Althea accordingly went to Crowley’s rooms for tea, and covertly manages to steal a hair of her host’s head and, for good measure, to hide one of his books under her arm. But Crowley suspected foul play. “Before you go,” he hissed at her, “you must visit the sanctum sanctorum.” Althea wanted to refuse, but dared not. Helplessly she allowed the magician to lead her down a long corridor, dimly lit by the light of one taper, until at last she arrived in front of a tabernacle covered with mystic signs and symbols. Crowley, after invoking the chthonian powers, suddenly pulled open the door of the tabernacle, and a skeleton fell into Althea’s arms. She screamed, dropped the book, and ran off in terror.

     

But she still had the hair of Crowley’s head, and when she had recovered from her fright, she carried it to Yeats. The poet cast the requisite spells and exorcisms, and Crowley was not long in feeling their effect. That night when the black magician went to bed, he discovered a vampire beside him; all night long she bit and tore at his flesh.

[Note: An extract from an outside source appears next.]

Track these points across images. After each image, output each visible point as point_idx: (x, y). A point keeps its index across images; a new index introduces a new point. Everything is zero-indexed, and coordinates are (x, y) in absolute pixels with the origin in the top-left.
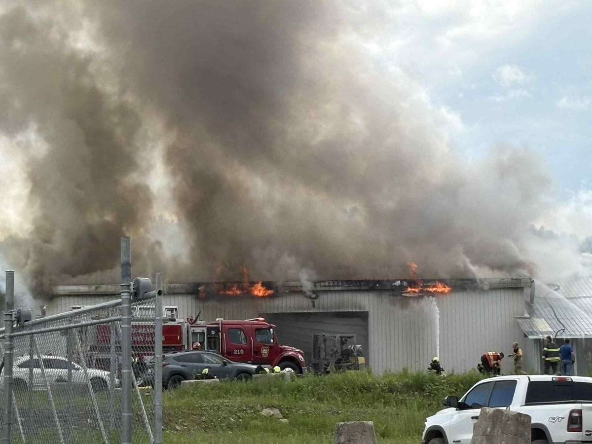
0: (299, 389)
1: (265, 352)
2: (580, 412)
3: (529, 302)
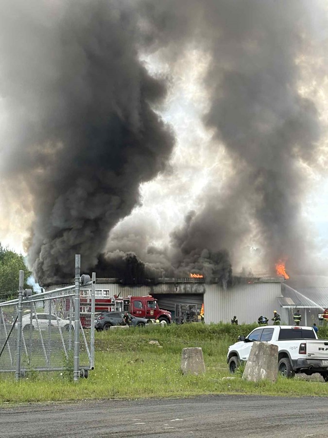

His best charms proved of no avail against her ferocious advances, and for nine nights the torture went on.

     

At last, desperate from loss of blood and sleep, Crowley went to consult another magician, more experienced in such affairs than he, and was instructed as to what to do. On the tenth night, as soon as the vampire put in an appearance, Crowley took her by the throat and squeezed with all his might. And then, just as the other magician had predicted, she suddenly groaned and disappeared. Her power was ended, and she returned no more.

     

Althea unfortunately did not fare so well. In spite of Yeats’s best efforts, she was willy-nilly drawn back to Crowley and finally forced to give way entirely to his baleful fascination. She even confessed to him the whole story of Yeats’s abortive attempt to overcome black magic with white. So, at any rate, Crowley told me in Hastings a few months before his death.